Saturday, December 12, 2009

BIKE LANE

Williamsburg hipsters get a lot of bad press, but today, they are great heroes of the Open City. Apparently, two of them painted DIY bike lanes on the Hasidic-controlled stretch of Bedford Avenue between Flushing and Division avenues, where a city-installed bike lane was recently removed. According to posts on Gothamist and The Huffington Post, local Hasids asked the city to remove the bike lanes because they posed a "safety and religious hazard," and the Bloomberg administration, fearing retribution from an important constituency during an election, complied, claiming that the operation was "part of ongoing bike network adjustments in the area."

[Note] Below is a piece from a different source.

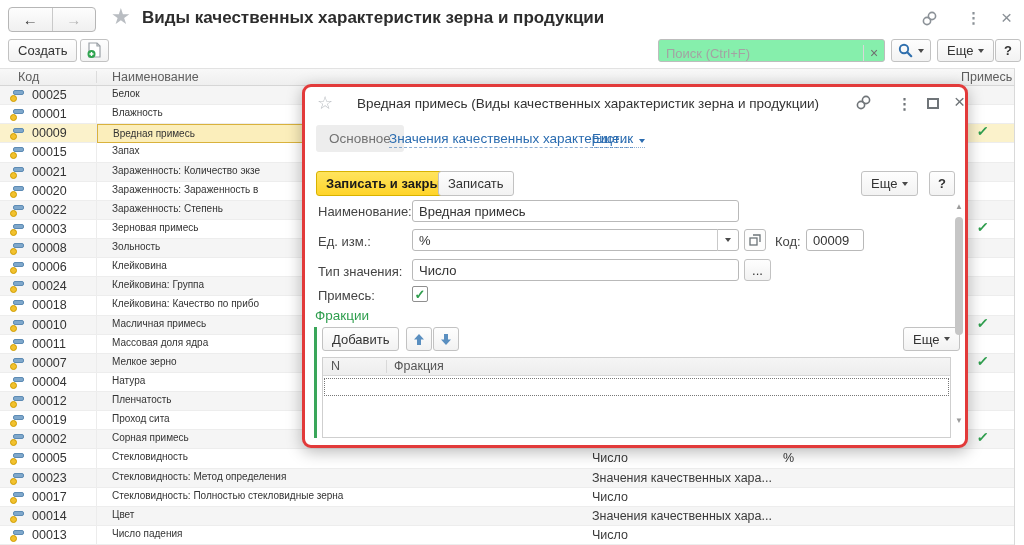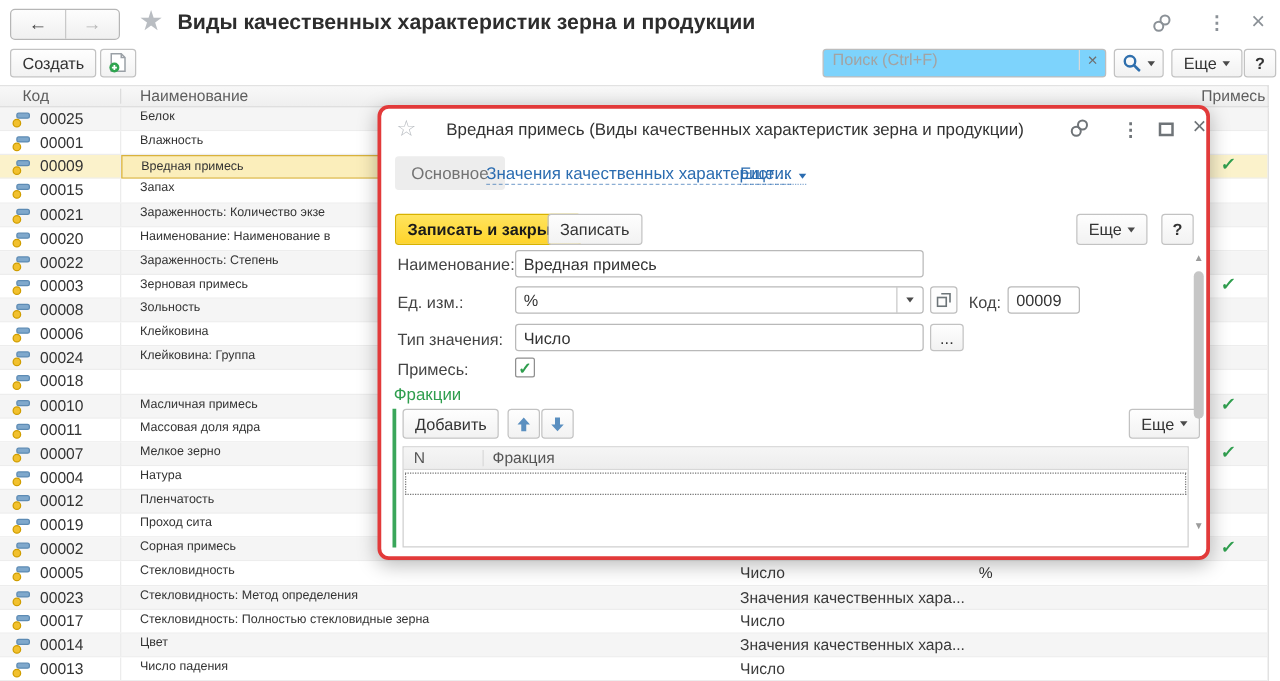"Поиск (Ctrl+F)" .search { align-items: flex-start -> flex-end; background: #7dd3fc -> #86efac }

Rarely is the battle for the Open City so clearly illustrated. Communities have protested bike lanes for safety reasons before, but, so far as I know, this is the first instance of a community citing a "religious hazard." The source of this hazard? Apparently, Hasids have been disturbed by “hotties” who traverse their neighborhood on bikes in “shorts and skirts.” Hotties in shorts and skirts may violate the community's dress code, but in case anyone forgot, in New York City, streets are part of the public realm. Unlike in say, a gated community, streets in the city are the jurisdiction of the city, not the community. What if a Muslim community complained that non-veiled women biked passed their community? Would they have the right to require women who passed by their community to wear veils? By catering to this ridiculous criticism, the city is setting up a frightening precedent. Indeed, it is exactly this sort of home rule b.s. that facilitates segregation, and works against the open city ideal. Thomas Jefferson's argument that it is a fundamental American right to seek "new habitations, and of there establishing new societies, under such laws and regulations as to them shall seem most likely to promote public happiness" worked well for us when we were establishing our independence from England, but at a smaller scale, it has only given small municipalities and communities the means to exclude those who don't belong (i.e. blacks, Jews, the poor). Hasids can't put a gate around their piece of Williamsburg and privatize the streets, but they can do their best to undermine those things that introduce otherness into their community.

So cheers to the guerilla hipsters who painted the bike lanes. This blog would like to thank you for reminding us that public streets are the most elementary unit of the open city, giving us as they do a conduit to legally "trespass" in places in which others might not make us feel welcome.